Sunday, July 10, 2011

Rock journalism is people who can't write, interviewing people who can't talk, for people who can't read (Frank Zappa)- Comment

Ooh, another rather odd blog topic. Let me discuss one of the most famous rock journalists of the 60's. I've gone to my archives of interesting article I've read and undusted this Washington Post article that I thought was fun. 

If only there were a highlight reel. As one of the first pop music journalists in the business -- the godfather of rock journalism, he was often called -- in the '60s and '70s Al Aronowitz knew everyone worth knowing. The Rolling Stones, Ray Charles, David Bowie, Johnny Cash, Pete Townshend -- he either wrote about them, befriended them or both.

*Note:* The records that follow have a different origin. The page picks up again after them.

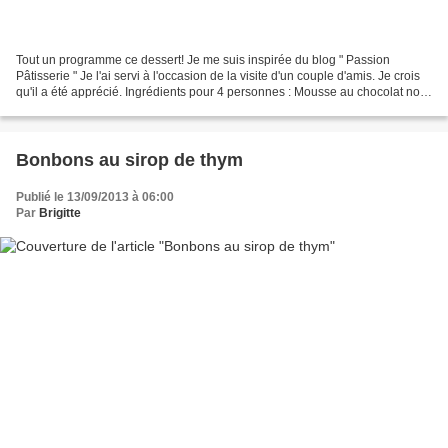
Tout un programme ce dessert! Je me suis inspirée du blog " Passion
Pâtisserie " Je l'ai servi à l'occasion de la visite d'un couple d'amis. Je crois
qu'il a été apprécié. Ingrédients pour 4 personnes : Mousse au chocolat noir:
27 g de jaune d'oeuf 200...
Bonbons au sirop de thym
Publié le 13/09/2013 à 06:00
Par
Brigitte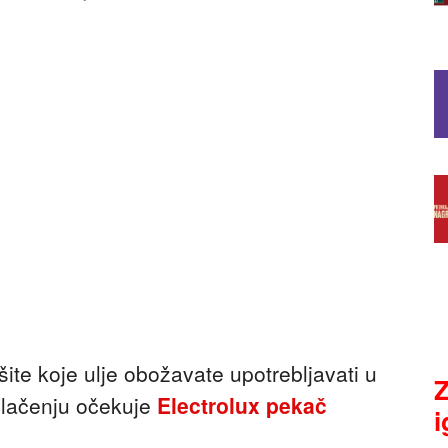
išite koje ulje obožavate upotrebljavati u
Z
zvlačenju očekuje
Electrolux pekač
i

A big deal? Well, it was to the man who arranged it all. "Looking back, I still see that evening as one of the greatest moments of my life," he wrote in a 1995 essay. "Actually, I was well aware at the time that I was brokering the most fruitful union in the history of pop music, certainly up until then," he modestly judged. And he wasn't referring to the dope.

But he was never one to understate his own significance -- and if you had introduced two of the greatest creative forces in the history of rock, maybe you would feel the same way. "The '60s," he once wrote, with no irony, "wouldn't have been the same without me." - Washington Post, 2005.